** Exercise requirements **
List every line in the records below that contains the string "chart", treating uppercase and lowercase as different.

** Data shown **
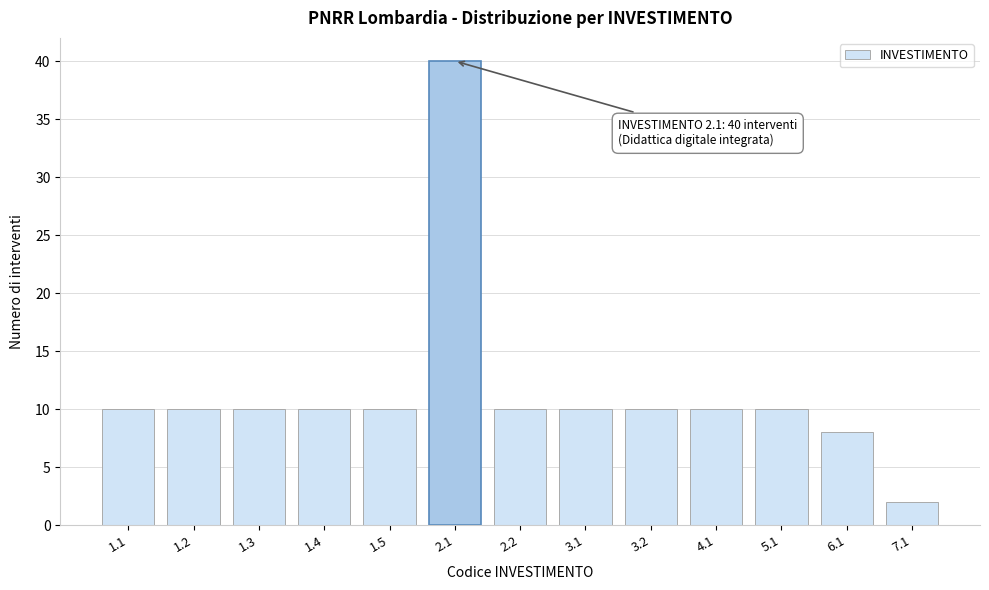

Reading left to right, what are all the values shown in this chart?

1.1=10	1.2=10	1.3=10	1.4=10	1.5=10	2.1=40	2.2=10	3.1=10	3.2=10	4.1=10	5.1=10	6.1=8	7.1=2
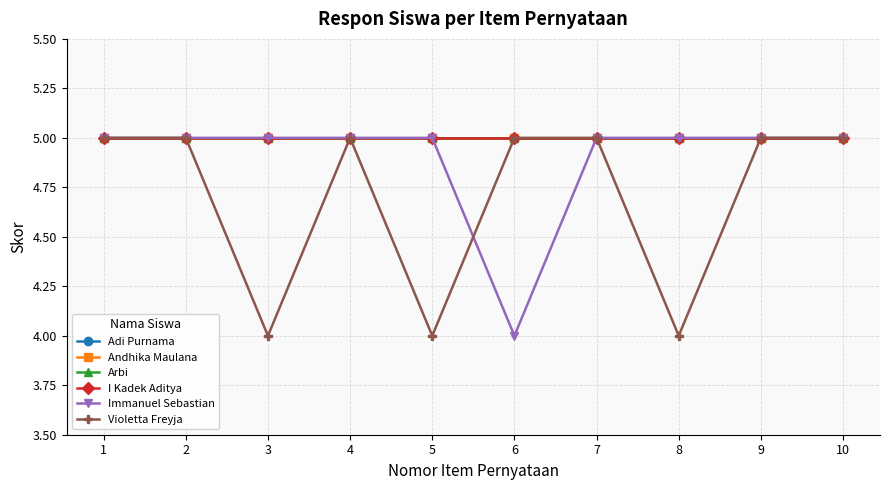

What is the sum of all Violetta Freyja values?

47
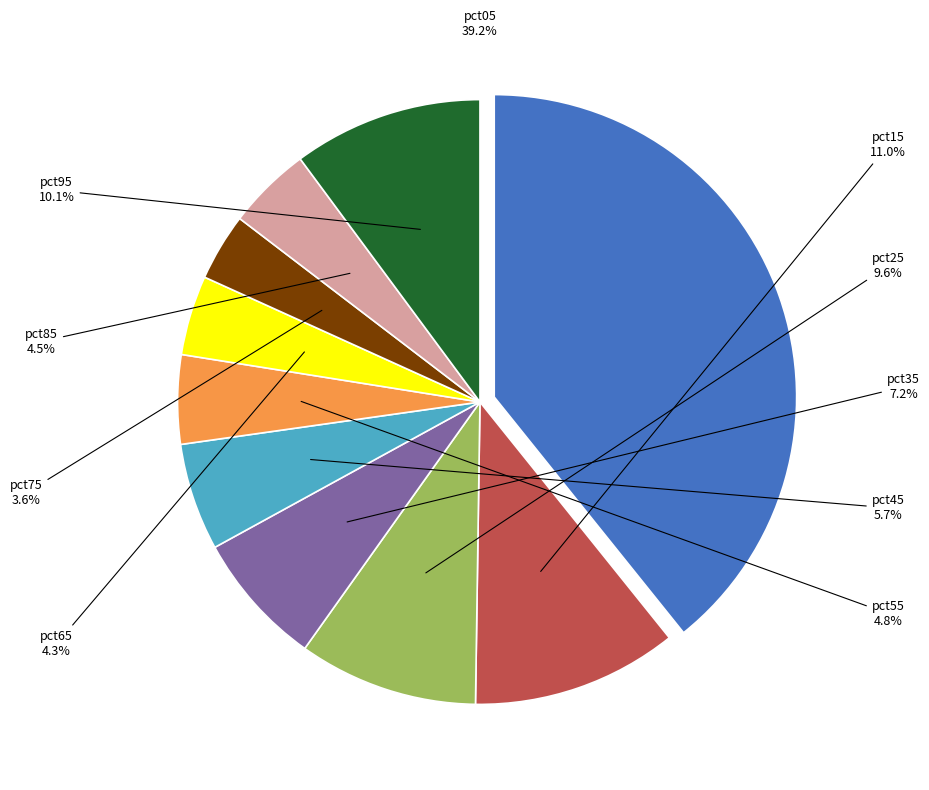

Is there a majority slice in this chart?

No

** Task result **
Reading left to right, what are all the values shown in this chart?
Is there a majority slice in this chart?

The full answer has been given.